··· Material shown
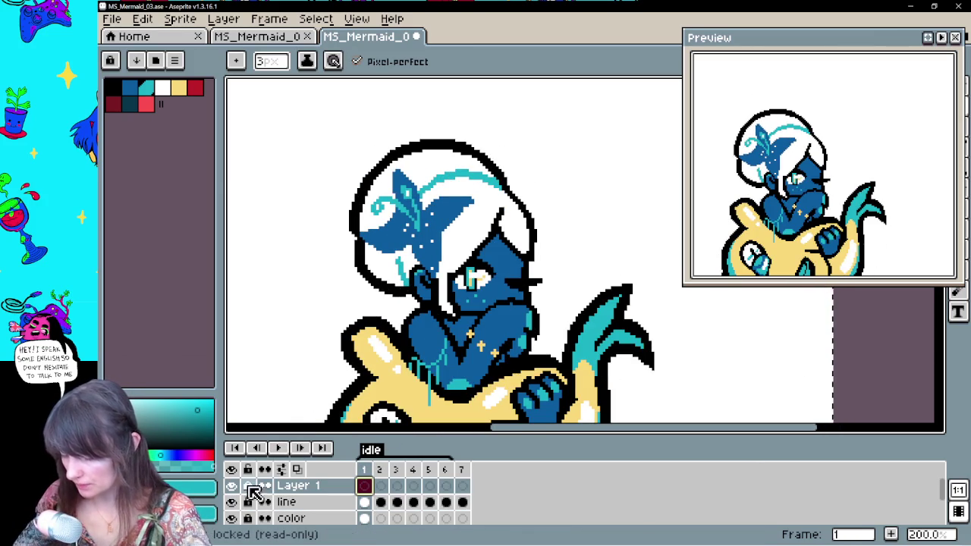
key("Left")
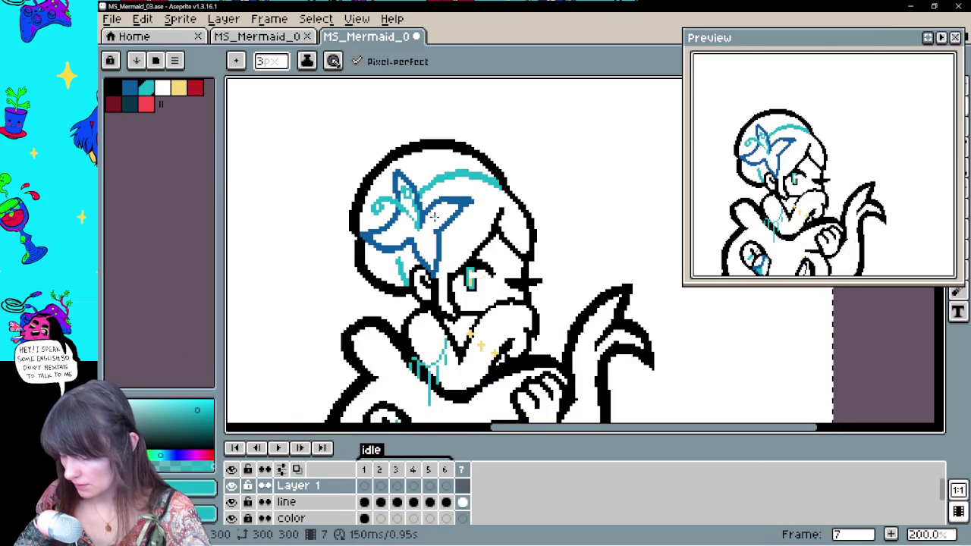
key("Right")
Draw teal vein lines across the blue flower on frame 2
key("Right")
key("Left")
key("Right")
key("Left")
key("Right")
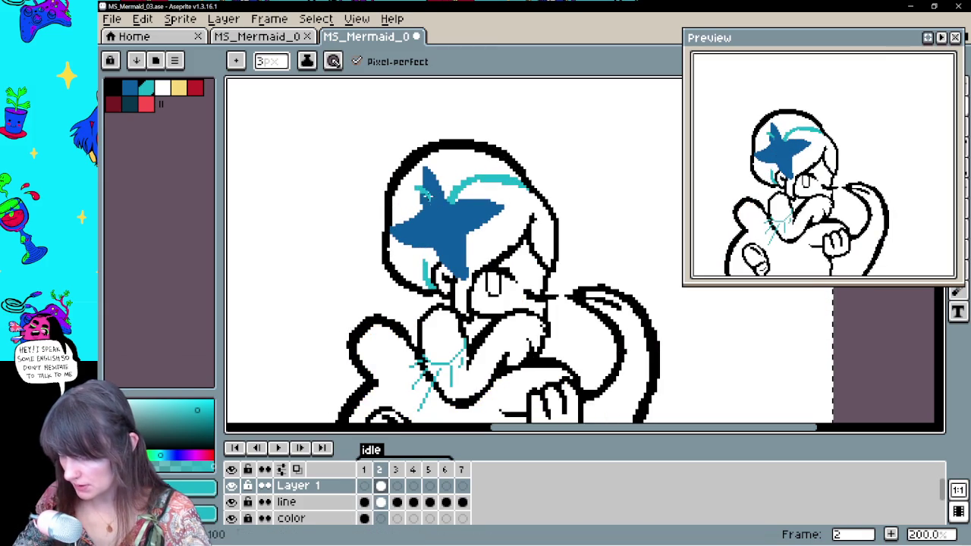
key("Left")
key("Right")
mouse_move(400, 204)
left_mouse_down()
mouse_move(436, 216)
mouse_move(416, 184)
left_mouse_up()
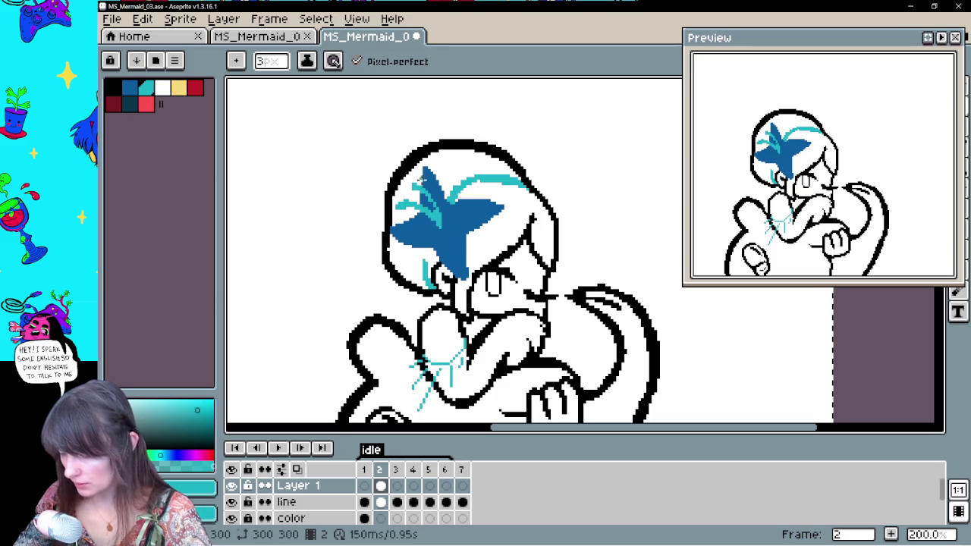
Draw a teal stroke across the blue flower on frame 3
key("Left")
key("Right")
key("Right")
key("Left")
key("Left")
key("Right")
key("Right")
mouse_move(409, 220)
left_mouse_down()
mouse_move(385, 177)
mouse_move(395, 217)
left_mouse_up()
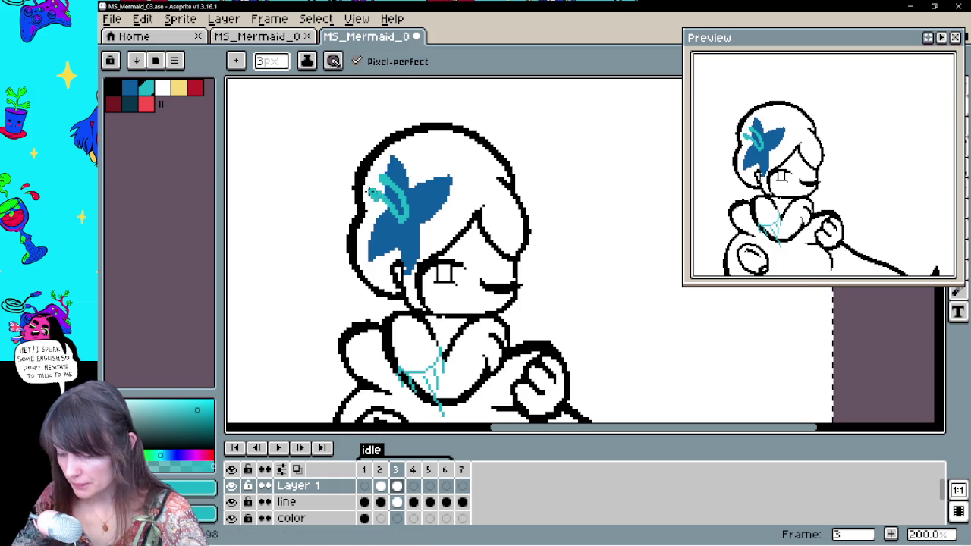
Undo frame 3's teal flower strokes and redraw a vertical teal vein
key("Left")
key("Right")
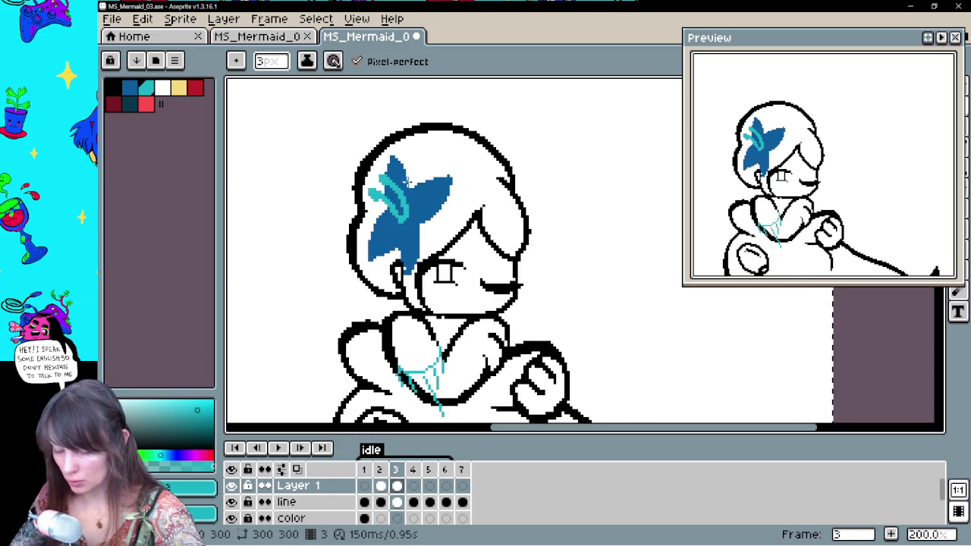
key("ctrl+z")
key("ctrl+z")
mouse_move(404, 220)
left_mouse_down()
mouse_move(404, 197)
mouse_move(381, 193)
left_mouse_up()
······
- Goal of the exercise -
Copy out exactly the lines from the one with "mouse_move(436, 216)" through the end of the listing, both ends included, omitting any picture.

- Output below -
mouse_move(436, 216)
mouse_move(416, 184)
left_mouse_up()
Draw a teal stroke across the blue flower on frame 3
key("Left")
key("Right")
key("Right")
key("Left")
key("Left")
key("Right")
key("Right")
mouse_move(409, 220)
left_mouse_down()
mouse_move(385, 177)
mouse_move(395, 217)
left_mouse_up()
Undo frame 3's teal flower strokes and redraw a vertical teal vein
key("Left")
key("Right")
key("ctrl+z")
key("ctrl+z")
mouse_move(404, 220)
left_mouse_down()
mouse_move(404, 197)
mouse_move(381, 193)
left_mouse_up()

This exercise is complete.